The same Apple that sold a nearly-$6,000 computer in 1984—which an internal Apple memo said was for the "person in the street"—released a new iPhone last month that cost $399. Android phones can be purchased for even less. Tablets are available for less than $100.
This is all still very much real money, and especially for people living below the poverty line, it remains a stretch financially. Yet many have indeed stretched to get these devices into their homes. The necessity and popularity of these devices are of a different order of magnitude than the desire for laptops and desktops. Phones are where Snapchat, Kik, and—above all—Facebook live.
The result? According to Common Sense, 51 percent of teenagers in low-income families have their own smartphones, and 48 percent of tweens in those families have their own tablets. Note that these are their own devices, not devices they have to borrow from someone else. Among middle-income families (that is, between $35,000 and $100,000), 53 percent of tweens have their own tablets and 69 percent of teenagers have their own smartphones, certainly higher but by a lot less than one might imagine.
If we pull back and look at households in general, the gap narrows in other ways. This winter, the Joan Ganz Cooney Center at Sesame Workshop published the first nationally representative telephone survey of lower-income parents on issues related to digital connectivity. The study, conducted by the research firm SSRS, included nearly 1,200 parents with school-aged children, interviewed in both Spanish and English, via landlines and cell phones. It was weighted to be representative of the American population.
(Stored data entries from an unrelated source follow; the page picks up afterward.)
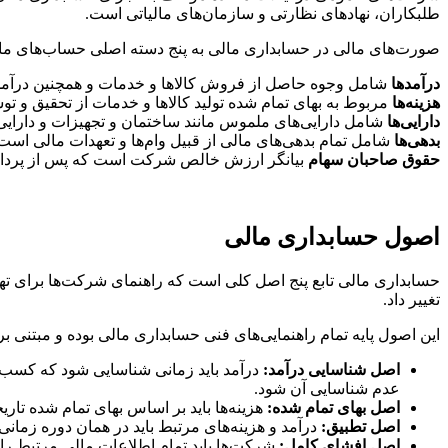
طلبکاران، نهادهای نظارتی و سازمان‌های مالیاتی است.
صورت‌های مالی در حسابداری مالی به پنج دسته اصلی حساب‌های مالی ت
درآمدها
شامل وجوه حاصل از فروش کالاها و خدمات و همچنین درآمده
هزینه‌ها
مربوط به بهای تمام شده تولید کالاها و خدمات از تحقیق و تو
دارایی‌ها
شامل دارایی‌های ملموس مانند ساختمان و تجهیزات و دارایی‌
بدهی‌ها
شامل تمام بدهی‌های مالی از قبیل وام‌ها و تعهدات مالی است
حقوق صاحبان سهام
بیانگر ارزش خالص شرکت است که پس از پرداخت 
اصول حسابداری مالی
حسابداری مالی تابع پنج اصل کلی است که راهنمای شرکت‌ها برای ته
تغییر داد.
این اصول پایه تمام راهنمایی‌های فنی حسابداری مالی بوده و مبتنی ب
اصل شناسایی درآمد
:
درآمد باید زمانی شناسایی شود که کسب
عدم شناسایی آن شود.
اصل بهای تمام شده
:
هزینه‌ها باید بر اساس بهای تمام شده تار
اصل تطبیق
:
درآمد و هزینه‌های مرتبط باید در همان دوره زمانی
اصل افشای کامل
:
شرکت‌ها باید تمام اطلاعات مالی مرتبط را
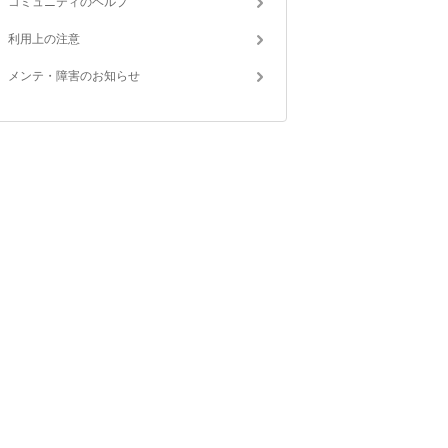
コミュニティのヘルプ
利用上の注意
メンテ・障害のお知らせ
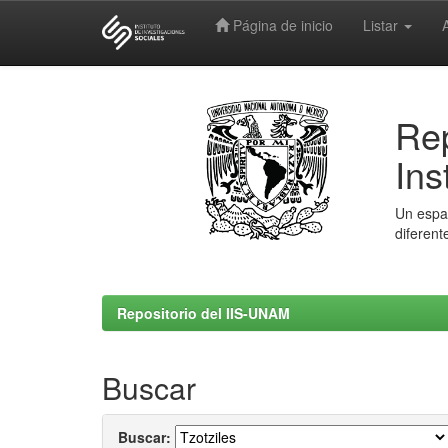
Página de inicio
Listar
Skip
navigation
Rep
Ins
Un espac
diferent
Repositorio del IIS-UNAM
Buscar
Buscar:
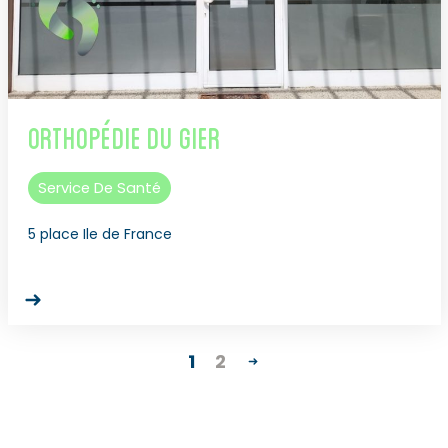
Orthopédie du Gier
Service De Santé
5 place Ile de France
1
2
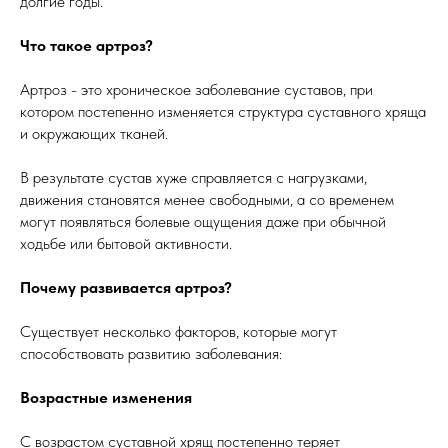
долгие годы.
Что такое артроз?
Артроз - это хроническое заболевание суставов, при
котором постепенно изменяется структура суставного хряща
и окружающих тканей.
В результате сустав хуже справляется с нагрузками,
движения становятся менее свободными, а со временем
могут появляться болевые ощущения даже при обычной
ходьбе или бытовой активности.
Почему развивается артроз?
Существует несколько факторов, которые могут
способствовать развитию заболевания:
Возрастные изменения
С возрастом суставной хрящ постепенно теряет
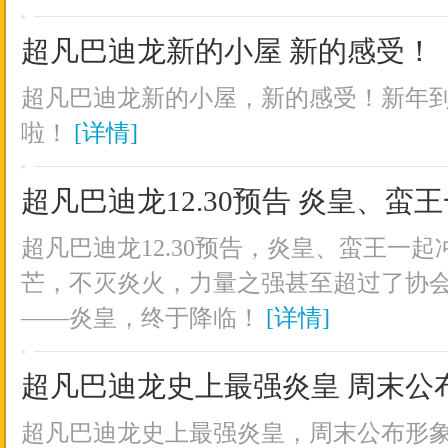
超凡巴迪龙新的小屋 新的感受！
超凡巴迪龙新的小屋，新的感受！新年
啦！
[详情]
超凡巴迪龙12.30预告 炎皇、蛮王
超凡巴迪龙12.30预告，炎皇、蛮王一起冲
芒，不灭炎火，力量之强甚至超过了协
——炎皇，终于降临！
[详情]
超凡巴迪龙史上最强炎皇 周末公
超凡巴迪龙史上最强炎皇，周末公布形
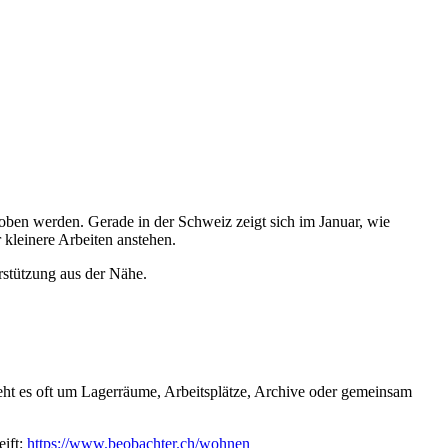
oben werden. Gerade in der Schweiz zeigt sich im Januar, wie
kleinere Arbeiten anstehen.
erstützung aus der Nähe.
geht es oft um Lagerräume, Arbeitsplätze, Archive oder gemeinsam
eift:
https://www.beobachter.ch/wohnen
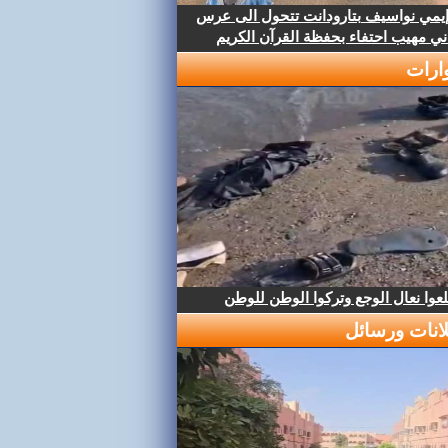
إيمي نواسيف بتارودانت تتحول الى عرس
ني مهيب احتفاء بحفظة القرآن الكريم
ارات
عوا نعال الوجع وتركوا الوطن للوطن
لانات ورسائل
In this comprehensive survey, a striking 85 percent of families living below the poverty line have some kind of digital device, smartphone or tablet, in their household. Seventy-three percent had one or more smartphones, compared to 84 percent for families above the poverty line. These are vastly changed numbers from just a few years ago. A 2011 study by Common Sense showed that in lower-income (under $30,000) households with children, only 27 percent of them had a smartphone, compared to 57 percent for households with children and income over $75,000.